** Opening GIVEN RECORDS block **

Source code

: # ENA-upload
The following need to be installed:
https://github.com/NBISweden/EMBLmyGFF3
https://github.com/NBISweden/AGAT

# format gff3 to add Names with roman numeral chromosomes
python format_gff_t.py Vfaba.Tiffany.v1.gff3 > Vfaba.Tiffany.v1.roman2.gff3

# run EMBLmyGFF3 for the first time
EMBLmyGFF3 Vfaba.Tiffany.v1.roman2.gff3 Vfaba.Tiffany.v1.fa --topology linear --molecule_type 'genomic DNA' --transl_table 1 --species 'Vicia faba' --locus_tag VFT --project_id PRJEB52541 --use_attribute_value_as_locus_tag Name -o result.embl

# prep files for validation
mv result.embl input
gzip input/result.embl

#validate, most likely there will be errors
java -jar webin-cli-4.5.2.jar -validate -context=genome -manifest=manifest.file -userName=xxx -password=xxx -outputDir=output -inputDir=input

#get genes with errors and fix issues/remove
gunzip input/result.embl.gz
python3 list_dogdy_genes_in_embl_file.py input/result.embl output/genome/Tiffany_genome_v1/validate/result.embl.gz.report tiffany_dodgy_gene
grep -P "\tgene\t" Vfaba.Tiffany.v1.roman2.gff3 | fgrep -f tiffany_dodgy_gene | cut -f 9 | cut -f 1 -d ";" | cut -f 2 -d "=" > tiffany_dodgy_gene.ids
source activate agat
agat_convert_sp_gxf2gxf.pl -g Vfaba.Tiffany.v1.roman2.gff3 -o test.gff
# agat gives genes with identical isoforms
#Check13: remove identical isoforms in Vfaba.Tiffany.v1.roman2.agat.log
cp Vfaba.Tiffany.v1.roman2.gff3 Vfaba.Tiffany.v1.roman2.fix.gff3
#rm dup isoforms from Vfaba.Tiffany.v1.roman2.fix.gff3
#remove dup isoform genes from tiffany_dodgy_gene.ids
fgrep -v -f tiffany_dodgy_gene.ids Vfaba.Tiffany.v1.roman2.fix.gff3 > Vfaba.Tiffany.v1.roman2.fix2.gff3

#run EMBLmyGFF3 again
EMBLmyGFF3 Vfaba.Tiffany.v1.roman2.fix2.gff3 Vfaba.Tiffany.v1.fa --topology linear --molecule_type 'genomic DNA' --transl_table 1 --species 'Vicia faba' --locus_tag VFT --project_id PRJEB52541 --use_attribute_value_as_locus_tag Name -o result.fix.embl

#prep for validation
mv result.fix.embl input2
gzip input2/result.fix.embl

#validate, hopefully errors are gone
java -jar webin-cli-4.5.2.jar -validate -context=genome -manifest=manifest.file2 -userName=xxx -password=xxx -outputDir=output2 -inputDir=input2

** Closing GIVEN RECORDS block **

■ TASK INSTRUCTIONS ■
Which lines of the material contain "from"? List them.

■ RESPONSE FOR THIS EXERCISE ■
#rm dup isoforms from Vfaba.Tiffany.v1.roman2.fix.gff3
#remove dup isoform genes from tiffany_dodgy_gene.ids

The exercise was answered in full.